The productivity of the workforce in the manufacturing industry in Hungary is close to stagnation
One of the central elements of the Hungarian economic development strategy is the development of Hungarian industry, for which a competitive, i.e. productive workforce is essential. Labor productivity measures how much each employee produces on average, i.e. how much an employed person contributes to GDP on average. In Hungary, labor productivity has shown very low growth in the manufacturing industry since 2010.
According to recent Eurostat data, the productivity of workers in the manufacturing industry in Hungary was 8% higher than in 2010. This lag is particularly unfavorable in an international comparison, as a significantly greater increase in productivity was observed in other countries. In Central and Eastern Europe, productivity increased by 11% in Romania, in the Czech Republic by 33%, in Poland by 39%, and in Slovakia by 58%, which means that Hungarian growth lagged behind that of all regional competitors. In the EU as a whole, productivity increased by 23%, i.e. 15% more than the Hungarian value.
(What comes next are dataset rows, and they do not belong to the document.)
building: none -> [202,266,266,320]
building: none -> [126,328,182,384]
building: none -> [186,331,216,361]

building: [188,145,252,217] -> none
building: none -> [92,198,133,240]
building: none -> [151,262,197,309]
These trends shed a different light on the government’s criticisms of the European Union’s productivity. Hungary drags down the average productivity of the European Union, so instead of criticizing them, we should first approach them.
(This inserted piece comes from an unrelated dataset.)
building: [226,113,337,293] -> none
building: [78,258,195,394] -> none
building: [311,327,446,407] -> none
Labor productivity in manufacturing (2010=100%)[1]
Source: Eurostat
Our country’s competitiveness in the labor productivity of industry has decreased, which may make it more difficult to attract large industrial investments in the future, or at least the attractiveness of the domestic workforce. In order to avoid this, it may be extremely important to start vocational training courses and to support company training courses that increase the productivity of the domestic workforce, and thus at the same time the economic growth prospects of our country.